In spite of Elon Musk’s statement during the Q3 earnings call that Tesla Motors would not need to raise capital or borrow more money in the fourth quarter, a regulatory filing on December 21 reveals that the company has indeed increased its borrowing capacity by approximately $500 million under two new credit agreements.
Tesla and a Netherlands subsidiary have added $200 million to an existing line of credit with Deutsche Bank, bringing total borrowings to $1.2 billion. There is another $50 million of borrowing built in to the agreement that Tesla can tap at a later time.
In a separate transaction, Tesla Finance LLC and another finance unit doubled the size of a separate credit agreement from $300 million to $600 million.

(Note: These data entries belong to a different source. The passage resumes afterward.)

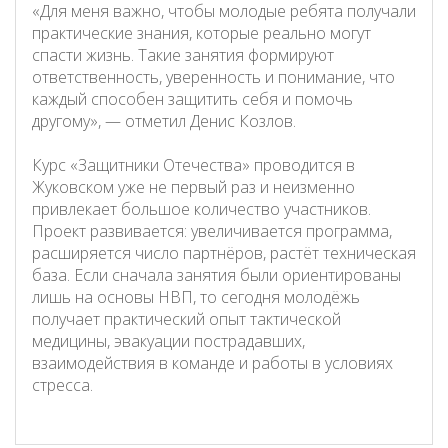
«Для меня важно, чтобы молодые ребята получали
практические знания, которые реально могут
спасти жизнь. Такие занятия формируют
ответственность, уверенность и понимание, что
каждый способен защитить себя и помочь
другому», — отметил Денис Козлов.
Курс «Защитники Отечества» проводится в
Жуковском уже не первый раз и неизменно
привлекает большое количество участников.
Проект развивается: увеличивается программа,
расширяется число партнёров, растёт техническая
база. Если сначала занятия были ориентированы
лишь на основы НВП, то сегодня молодёжь
получает практический опыт тактической
медицины, эвакуации пострадавших,
взаимодействия в команде и работы в условиях
стресса.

Tesla isn’t commenting beyond the contents of the filing on plans to expand its credit lines, said a company spokeswoman, according to Bloomberg.
Musk’s announcement in October that there would be no need to raise capital or increase borrowing before the end of the year was a surprise to the investment community. Many analysts felt the company would need to raise as much as $2.5 billion soon in order to pay for the company’s ambitious expansion plans.
Recently, Tesla has obtained approval from the city of Fremont to nearly double the size of its production facilities as it ramps up for the launch of the Model 3. It is also pushing ahead with construction of the Gigafactory in Nevada and preparing to begin production of its new Solar Roof photovoltaic tiles which the company anticipates to be market-ready around the middle of next year.
David Whiston, an analyst with Morningstar Inc. in Chicago told Bloomberg at the time, “I don’t think it’s that shocking that over time Tesla needs more funding. It’s young and has enormous growth plans, so over time I would expect more equity raises and more revolver capacity.”
Tesla is very tight lipped about its financial plans. Perhaps Elon Musk will have more to say on the subject at the Q4 earnings conference call with investors in early February.